WOONSOCKET – A tough year ended on a jubilant note as Woonsocket High School’s class of 2012 strode off into the great unknown with words of encouragement and sage advice Friday.
After a ceremony spiced with student performances of pop music, 309 seniors picked up diplomas in the gymnasium, where hundreds of spectators gathered, clutching balloons and sounding the occasional noisemaker.
“Be the best version of yourself possible” was Valedictorian Justyna Pietrus’s parting advice to her classmates. “No matter what your version of success is work until you get there.”
Pietrus was one of the students who recently participated in a class trip to Rwanda, a country scarred by ethnic hatred and genocide. She said she would always remember the “tiny African nation” as a place that brought out the best and worst of mankind. By contrast, at WHS, “there always seemed to be something fun going on.”

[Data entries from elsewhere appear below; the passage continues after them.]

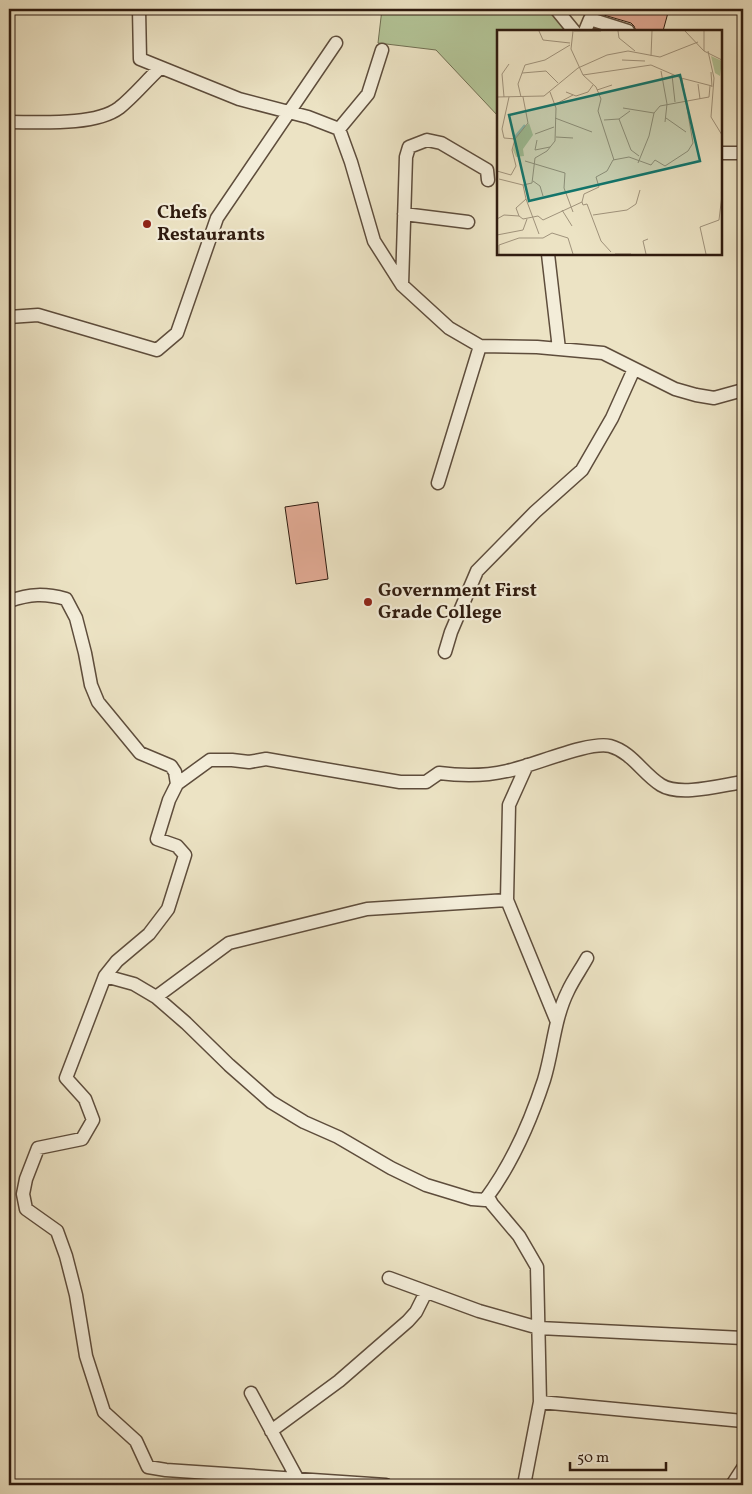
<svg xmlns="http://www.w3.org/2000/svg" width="752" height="1494" font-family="Vollkorn,serif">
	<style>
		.green { fill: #b3c497; stroke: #717053 }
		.building { fill: #e0a993; stroke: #2f1b0f }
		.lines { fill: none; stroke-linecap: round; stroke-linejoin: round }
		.minor-casing { stroke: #5e4d3c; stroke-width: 15 }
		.minor { stroke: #f3edd9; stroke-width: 12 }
		.poi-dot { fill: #8f2418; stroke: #f3edd9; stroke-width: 2 }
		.labels { text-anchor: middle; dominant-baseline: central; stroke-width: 4.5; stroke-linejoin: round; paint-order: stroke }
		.poi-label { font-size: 19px; font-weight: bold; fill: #2f1b0f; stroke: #f3edd9; text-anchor: start }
		.inset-river { fill: none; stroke: #99beb1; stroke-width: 2.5 }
		.inset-road { fill: none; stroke: #a0937c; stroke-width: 1 }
		.view { fill: #0f766e; fill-opacity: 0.15; stroke: #0f766e; stroke-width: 2.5 }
		.inset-edge { fill: none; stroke: #2f1b0f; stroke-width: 2.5 }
	</style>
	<rect width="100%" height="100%" fill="#ece3c4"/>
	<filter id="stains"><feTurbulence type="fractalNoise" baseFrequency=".004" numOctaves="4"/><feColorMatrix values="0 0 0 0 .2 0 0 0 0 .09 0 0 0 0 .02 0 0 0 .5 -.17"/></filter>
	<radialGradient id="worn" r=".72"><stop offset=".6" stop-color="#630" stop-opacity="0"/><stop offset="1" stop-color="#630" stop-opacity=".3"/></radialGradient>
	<path class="green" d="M382,9h160l10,5 15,17h-69v85l-62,-66 -58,-7z"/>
	<path class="building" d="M598,9h71l-6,22h-27l-2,-5 -3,-3 -34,-10z
		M318,502l10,77 -32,5 -11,-77z"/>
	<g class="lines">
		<g class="minor-casing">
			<path id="minor" d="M139,9l1,50 99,40 69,18 31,12 12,33 23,79 28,44 47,43 31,18 57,1 66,6 72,36 21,6 18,3 29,-8
				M556,9l18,22
				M585,31l5,-12 38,12
				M9,122c30,0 86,4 110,-14 14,-11 27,-27 41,-40
				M339,129l29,-35 14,-44
				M721,153h22
				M404,214l64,8
				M548,254l11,95
				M402,285l4,-128 3,-10 18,-7 14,3 46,27 1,10
				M9,317l29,-2 119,35 20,-17 40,-115 119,-175
				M438,483l42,-137
				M9,601c21,-7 35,-8 57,-2l10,19 9,35 6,32 7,17 42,51 31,13 4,6 2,12 -8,16 -12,39 20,7 8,9 -17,54 -19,25 -32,27 -12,15 -39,102 19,21 8,21 -11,19 -44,9 -12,31 -3,15 3,15 31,22 9,25 10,39 10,61 18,56 32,29 12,26 18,3 220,15
				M445,652l6,-20 26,-61 58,-59 47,-42 30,-52 22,-49
				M527,765l-18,40 -2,95 50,122
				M177,784l33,-24h22l17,2 17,-3 134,23h26l13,-9c23,3 46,3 68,-2 26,-5 81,-30 103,-25 22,6 33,28 51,39 19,12 61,0 82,-3
				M105,976l29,8 22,13 30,26 43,42 42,37 33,20 34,15 53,31 35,17 46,14 13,1c27,-36 45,-77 59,-120 9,-29 10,-61 24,-89 5,-11 13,-22 19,-33
				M156,997l73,-54 138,-34 140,-9
				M488,1197l4,7 27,32 18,31 3,135 -16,83
				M389,1278l90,33 60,17 204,10
				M251,1393l46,85
				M540,1402l203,19
				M271,1431l68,-50 69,-60 8,-9 10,-20
				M732,1485l11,-17"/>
		</g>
		<use href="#minor" class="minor"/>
	</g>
	<g class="poi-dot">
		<circle cx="147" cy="224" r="5"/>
		<circle cx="368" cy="602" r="5"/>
	</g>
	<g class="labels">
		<g class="poi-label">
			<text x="157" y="213">Chefs<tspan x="157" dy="22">Restaurants</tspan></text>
			<text x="378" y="591">Government First<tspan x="378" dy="22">Grade College</tspan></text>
		</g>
	</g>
	<g transform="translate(497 30)">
		<rect width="225" height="225" fill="#ece3c4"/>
		<path d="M214,26l11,5 -2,15 -5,-3zM32,93l4,12 -10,14 1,7 -8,1 -3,-7 3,-13z" fill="#b3c497"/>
		<path class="inset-river" d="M18,107l10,-12"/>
		<path class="inset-road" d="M42,1l4,9 27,3M76,1l-2,18 12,26 68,-10 30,13 31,8M77,1h27M121,1l1,7 16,13M188,1l19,20 18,9M207,21v-20M211,21l6,27 -3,39 11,18M154,26l1,-25M125,30l23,1M164,41l6,33 -2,18M214,42l1,15M25,43l24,-2 12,12M86,45l13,12 5,12 -3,12 16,49M175,45l3,27M201,54l2,15M100,60l15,-5M69,62l10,4 12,-4 5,-7M0,67l47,-1 34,-28 29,-13 21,-4 32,6 38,-15M7,67l-2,-23 7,-10M12,67l-7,32 2,9 11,1M24,67l-3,-13 7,-19 20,-5 25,-15M57,75l19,-10M126,78l31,5 -5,23 -11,27M157,83l6,-7 49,-9 1,-11M58,88l37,14M169,88l20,14M122,89l12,31 8,6M107,90l15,-1 11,-8M38,104l19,-7M59,107l17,1M40,110l-2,10 15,-3M28,131l40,12 -1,15 9,24M0,141l14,4 5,-9 -4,-16 3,-11 13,-16 -5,-26M2,149l24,6M36,151l7,5 3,10M29,169l13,35M85,172l2,-8 15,-7 -3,-10 11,-6 6,-11 16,-3 22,8 4,-5 10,6 23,-15 5,-8 -11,-64M65,180l10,16M96,185l34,-5 9,-6 4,-14M22,186l4,3 15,-3 5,4 39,-18 1,3 4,-1 14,37 10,11M0,189l7,-4 15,1 -3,-8 10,-9 -3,-14 9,-2 3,-25 12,-7 8,-10 1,-33 -6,-16M0,205l26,-5 4,-11M2,224v-9l20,-7h24l9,-5 16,5 5,16M118,224h16M149,224l-3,-13 5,-2M209,224l-6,-27 19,-7 3,-25"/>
		<path class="view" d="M183,45l20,86 -171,40 -20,-86z"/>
		<rect width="225" height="225" class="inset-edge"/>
	</g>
	<rect width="752" height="1494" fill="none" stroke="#ece3c4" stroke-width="30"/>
	<rect x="10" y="10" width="732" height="1474" fill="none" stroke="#2f1b0f" stroke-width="2.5"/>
	<rect x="15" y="15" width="722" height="1464" fill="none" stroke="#2f1b0f"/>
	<path d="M570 1462v8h96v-8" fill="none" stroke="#2f1b0f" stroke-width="2.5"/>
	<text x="577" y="1462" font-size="15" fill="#2f1b0f" stroke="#f3edd9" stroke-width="4" paint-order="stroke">50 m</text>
	<rect width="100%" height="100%" filter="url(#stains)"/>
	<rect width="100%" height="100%" fill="url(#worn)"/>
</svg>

That students could still find the atmosphere fun during this year of financial strife and uncertainty may be the most potent evidence of the class of 2012’s resiliency. Principal Lynne Bedard said cuts in last year’s budget meant fewer teachers and class choices for students. And nearly from the get-go, the question of whether there would be enough money on hand to keep schools from closing early has hung over the class of 2012 like a dark cloud.
At the same time, many students struggled to overcome personal challenges to stay on track and make it through four years of high school, said School Committee Chairwoman Anita McGuire Forcier. For them, the “power of perseverance” has been the key to success, and McGuire Forcier said those who’ve made it this far need only apply the same stick-to-it-iveness to find a bright future beyond high school.

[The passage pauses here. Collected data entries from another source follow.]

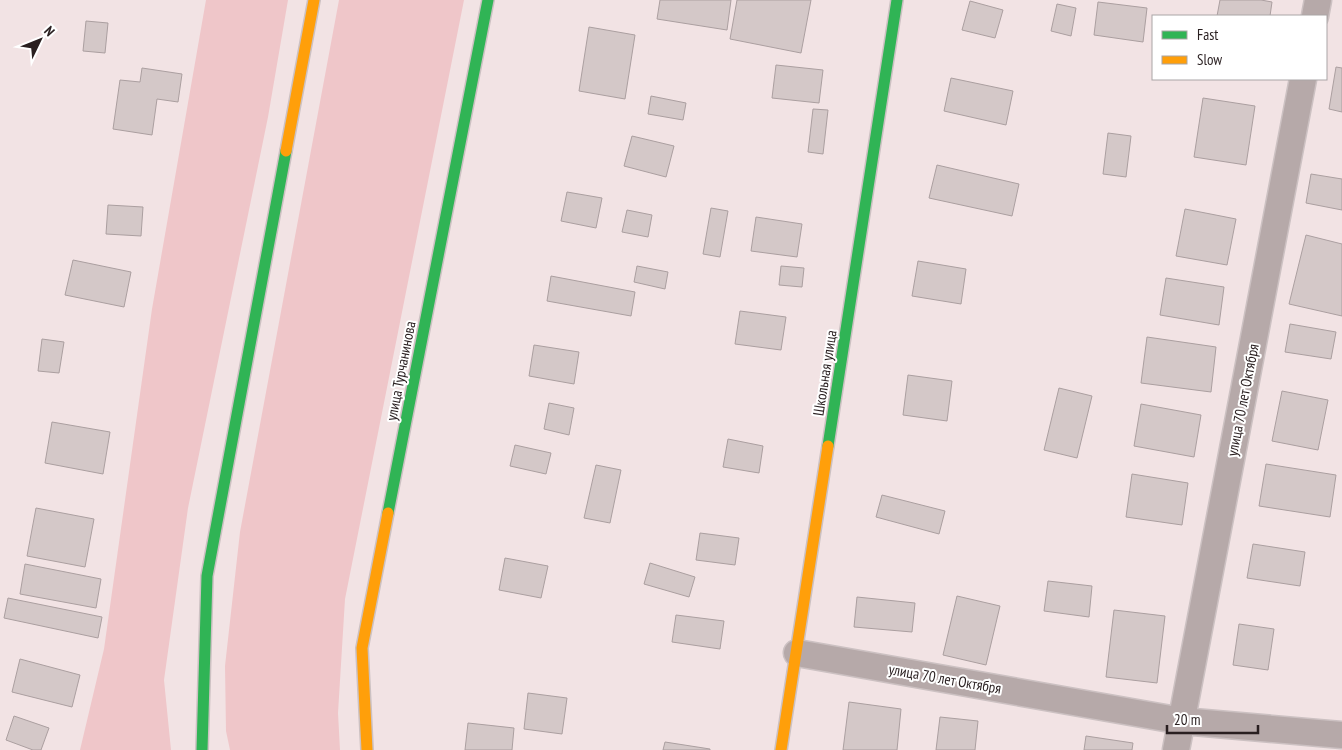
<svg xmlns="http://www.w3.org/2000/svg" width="1342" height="750" font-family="'PT Sans Narrow',sans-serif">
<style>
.green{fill:#efc6c9}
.building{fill:#d4c8c8;stroke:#ab9fa0}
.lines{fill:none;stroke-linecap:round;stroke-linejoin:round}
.street-casing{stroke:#ccc1c2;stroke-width:29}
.fast-casing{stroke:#ccc1c2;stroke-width:14}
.slow-casing{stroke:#ccc1c2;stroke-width:14}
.street{stroke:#b6a9a9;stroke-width:26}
.fast{stroke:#30b455;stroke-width:11}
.slow{stroke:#ff9f0a;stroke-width:11}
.labels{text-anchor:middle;stroke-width:4;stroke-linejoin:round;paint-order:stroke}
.street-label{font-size:15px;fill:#291f20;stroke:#fff}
</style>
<rect width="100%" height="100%" fill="#f2e3e4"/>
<!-- green -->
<path class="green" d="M 206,0 L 288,0 L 268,117 L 188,508 L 164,680 L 171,750 L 80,750 L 104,649 L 152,309 Z
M 339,0 L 464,0 L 345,599 L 338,713 L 340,750 L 230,750 L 226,731 L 225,666 L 240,532 Z"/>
<!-- building -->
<path class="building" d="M 660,0 L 731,0 L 727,30 L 657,19 Z
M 737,0 L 811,0 L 801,53 L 730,39 Z
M 1220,0 L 1261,0 L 1272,2 L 1270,16 L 1217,16 Z
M 970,1 L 1003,10 L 995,38 L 962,30 Z
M 1098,2 L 1147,8 L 1143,42 L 1094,35 Z
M 1057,4 L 1076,8 L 1071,36 L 1051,31 Z
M 86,21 L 108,23 L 105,53 L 83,51 Z
M 589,27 L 635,35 L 625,99 L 579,91 Z
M 776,65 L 823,70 L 819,103 L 772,98 Z
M 1336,67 L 1342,68 L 1342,112 L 1329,109 Z
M 142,68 L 182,74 L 178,102 L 157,99 L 152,135 L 113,129 L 120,80 L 140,82 Z
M 951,78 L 1013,91 L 1006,125 L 944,111 Z
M 651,96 L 686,103 L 683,120 L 648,114 Z
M 1203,98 L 1255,106 L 1246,165 L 1194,157 Z
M 813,109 L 828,110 L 823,154 L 808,152 Z
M 1108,133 L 1131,136 L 1126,177 L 1103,174 Z
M 632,136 L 674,146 L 666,177 L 624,166 Z
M 937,165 L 1019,184 L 1012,216 L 929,198 Z
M 1311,174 L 1342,179 L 1342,210 L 1306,203 Z
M 567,192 L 602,198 L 596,228 L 561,221 Z
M 108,205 L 143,207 L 141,236 L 106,234 Z
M 711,208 L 728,211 L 720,257 L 703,254 Z
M 1185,209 L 1236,219 L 1227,265 L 1176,256 Z
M 627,210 L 652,215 L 648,237 L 622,232 Z
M 756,217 L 802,224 L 797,257 L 751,251 Z
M 1306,235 L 1342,244 L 1342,316 L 1289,304 Z
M 73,260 L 131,272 L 124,307 L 65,295 Z
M 918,261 L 966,269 L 961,304 L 912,296 Z
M 637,266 L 668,272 L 665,289 L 634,282 Z
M 781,266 L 804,268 L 802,287 L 779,285 Z
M 551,276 L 635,292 L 631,316 L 547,301 Z
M 1166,278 L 1224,287 L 1219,325 L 1160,315 Z
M 740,311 L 786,317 L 781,350 L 735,344 Z
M 1290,324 L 1336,332 L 1331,359 L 1285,352 Z
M 1147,337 L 1216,347 L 1211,392 L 1141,383 Z
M 42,339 L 64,342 L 59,373 L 38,371 Z
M 534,345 L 579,352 L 574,384 L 529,376 Z
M 908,375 L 952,381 L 947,421 L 903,415 Z
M 1059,388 L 1092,396 L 1077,458 L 1044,450 Z
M 1282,391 L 1328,400 L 1318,450 L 1272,441 Z
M 549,403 L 574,408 L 569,435 L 544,429 Z
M 1141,404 L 1201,415 L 1194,457 L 1134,446 Z
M 52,422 L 110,432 L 103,474 L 45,463 Z
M 728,439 L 763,446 L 759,473 L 723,467 Z
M 515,445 L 551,453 L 546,474 L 510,466 Z
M 1266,464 L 1336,475 L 1330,517 L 1259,506 Z
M 596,465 L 621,470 L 610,523 L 584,518 Z
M 1132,474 L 1188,483 L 1182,525 L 1126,517 Z
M 882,495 L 945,511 L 939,534 L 876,517 Z
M 36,508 L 94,519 L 85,567 L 27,556 Z
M 700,533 L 739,538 L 735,565 L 696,560 Z
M 1253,544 L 1305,552 L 1300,586 L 1247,578 Z
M 505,558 L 548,566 L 541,598 L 499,590 Z
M 650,563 L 695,577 L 689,597 L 644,584 Z
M 25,564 L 101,579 L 96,608 L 20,594 Z
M 1048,581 L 1092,586 L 1089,617 L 1044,611 Z
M 957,596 L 1000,606 L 986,665 L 943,655 Z
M 857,597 L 915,603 L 912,632 L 854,627 Z
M 8,598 L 102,617 L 98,638 L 4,618 Z
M 1114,610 L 1165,616 L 1157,683 L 1106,677 Z
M 676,615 L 724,621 L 720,649 L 672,642 Z
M 1239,624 L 1274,629 L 1268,670 L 1233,665 Z
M 20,659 L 80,675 L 72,707 L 12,692 Z
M 528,693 L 567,698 L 562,734 L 524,729 Z
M 849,702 L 901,709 L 897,750 L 843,750 Z
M 14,716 L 49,728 L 41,750 L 33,750 L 6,740 Z
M 940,717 L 978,721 L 975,750 L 936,750 Z
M 468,723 L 514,728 L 512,750 L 465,750 Z
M 1086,736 L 1133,743 L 1132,750 L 1084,750 Z
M 665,742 L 710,749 L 710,750 L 663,750 Z"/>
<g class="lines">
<!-- street casing -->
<g class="street-casing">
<path id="street" d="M 1315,16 L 1318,0
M 797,653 L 1182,721 L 1342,735
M 1176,750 L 1303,79"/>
</g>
<!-- fast casing -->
<g class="fast-casing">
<path id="fast" d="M 828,446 L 897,0
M 388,513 L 488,0
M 202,750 L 207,576 L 286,151"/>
</g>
<!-- slow casing -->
<g class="slow-casing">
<path id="slow" d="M 286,151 L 314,0
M 367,750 L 362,648 L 388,513
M 781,750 L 828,446"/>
</g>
<!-- street -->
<use href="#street" class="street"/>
<!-- fast -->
<use href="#fast" class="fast"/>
<!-- slow -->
<use href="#slow" class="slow"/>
</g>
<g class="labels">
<!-- street labels -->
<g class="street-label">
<text transform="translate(401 371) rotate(-79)" y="5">улица Турчанинова</text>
<text transform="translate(825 373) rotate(-81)" y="5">Школьная улица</text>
<text transform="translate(1243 400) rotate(-79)" y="5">улица 70 лет Октября</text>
<text transform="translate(945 679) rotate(10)" y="5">улица 70 лет Октября</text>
</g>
</g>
<!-- legend -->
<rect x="1152" y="15" width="175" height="65" fill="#ffffff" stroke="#a9a5a6"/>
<rect x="1162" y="31" width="25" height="8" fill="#30b455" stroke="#a9a5a6"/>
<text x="1197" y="40" font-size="15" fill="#291f20">Fast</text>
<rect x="1162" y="56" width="25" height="8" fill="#ff9f0a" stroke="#a9a5a6"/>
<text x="1197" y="65" font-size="15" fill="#291f20">Slow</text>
<!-- north arrow -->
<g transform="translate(40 40) rotate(47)" stroke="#ffffff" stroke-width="4" paint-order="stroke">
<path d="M0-4L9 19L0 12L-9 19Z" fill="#291f20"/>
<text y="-8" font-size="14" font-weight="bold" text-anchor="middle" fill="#291f20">N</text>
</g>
<!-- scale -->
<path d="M1167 725v8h91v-8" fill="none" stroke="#291f20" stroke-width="2.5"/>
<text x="1174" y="725" font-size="15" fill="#291f20" stroke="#ffffff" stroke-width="4" paint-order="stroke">20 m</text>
</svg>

“When faced with challenges, don’t back down,” she said. “When you fall, be positive. Pick yourself up and face the future. There is nothing you can’t handle.”
As the ceremony began, the Woonsocket Police Department’s Honor Guard, followed by that of the WHS’s ROTC contingent, led the members of the processional, bedecked in maroon and white, to their seats at the head of the gymnasium. In addition to members of the School Committee and City Council, Mayor Leo T. Fontaine, Schools Supt. Giovanna Donoyan and Principal Bedard were among the dignitaries.
Like Bedard, Fontaine’s remarks alluded to the city’s fiscal crisis. He didn’t mention it, but the question of how teachers will be paid for the last payroll period of the year remains in limbo as a state-appointed Budget Commission wrestles with a $10 million budget deficit in the Woonsocket Education Department.
“It hasn’t been easy being mayor lately,” Fontaine said. “It’s been hard.”
Then again, Fontaine said, this isn’t the first time life in Woonsocket has been hard. During the Depression, he said, his father scavenged mill sites for scrap linoleum to replace the soles on his shoes. Everyone sacrificed through the tough times.
“This city will make it through the challenges we face now,” the mayor said. “The city has a way of pulling through.”
When times get tough, Fontaine said, “Novans stick together.”
“There is greatness all around you, in each and every one of you,” he said.
The ceremony kicked off with a rousing rendition of the “Star Spangled Banner” by graduating senior Joseph Moore. Midway through the ceremony, a song-and-dance number featuring several members of the graduating class had the contingent in caps and gowns making human waves and clapping time to the beat.
While family members and others with tickets, two per grad, watched live in the gymnasium, the overflow crowd watched on closed circuit TV projected onto a big screen in the auditorium. Normally, there’s room for everybody at outdoor Barry Field, but this year the ceremony was forced indoors by the threat of rain.